Mevrouw van Aerden, née Maria Ponderus (January 27, 1672 - April 20, 1764), was an 18th-century art collector and hofje founder from the Dutch Republic.

==Biography==
She was born in Monster, South Holland as the daughter of a surgeon and Latin school director. She married the wealthy notary Pieter van Aerden in The Hague in 1692. After he died in 1719, Maria inherited his wealth, his art collection, which she kept, and his "shell cabinet", which she sold the same year.

Maria lived to a great age, outliving her three children and decided to found a hofje in perpetuity for her poor female relatives of The Hague rather than distributing the estate in equal shares. She had purchased some land for this purpose north of the Maliebaan, but by the time she died however, most of her poorer relatives were no longer living in the Hague, but were located in Leerdam and upon her death, the regents she had chosen to execute her wishes decided to build the hofje in Leerdam. Women who could prove their relation to her were welcome to live there and received an allowance and were given turf blocks (a form of fuel like coal).

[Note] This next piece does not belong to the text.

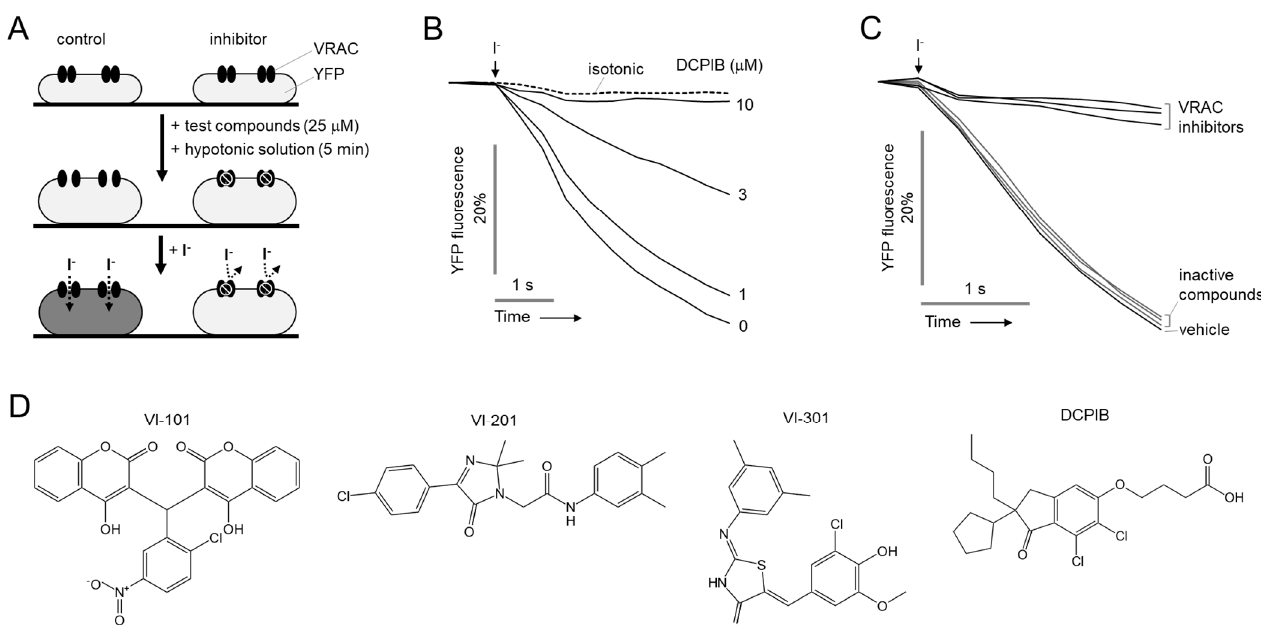
Figure 1. Identification of novel VRAC inhibitors. ( A ) Principle of high − throughput screening assay. ( B ) Representative YFP fluorescence traces for VRAC activity. LN215 cells were treated with indicated concentrations of DCPIB for 5 min. VRAC was activated by application of hypertonic solution for 5 min. ( C ) Representative YFP fluorescence traces for VRAC inhibitors and inactive compounds. ( D ) Chemical structures of novel VRAC inhibitors (VI-101, VI-201, and VI-301) and DCPIB.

The hofje still exists and is called Hofje van Mevrouw van Aerden. Like her contemporaries Aleida Greve and Maria Duyst van Renswoude, Maria Ponderus made many stipulations in her will to preserve her property in perpetuity. The regent's room still has the entire art collection left to her by her husband and is interesting as an example of 18th-century tastes in art.

Maria van Aerden-Ponderus died in her home in the Hague and was buried in her family grave at 's-Gravenzande.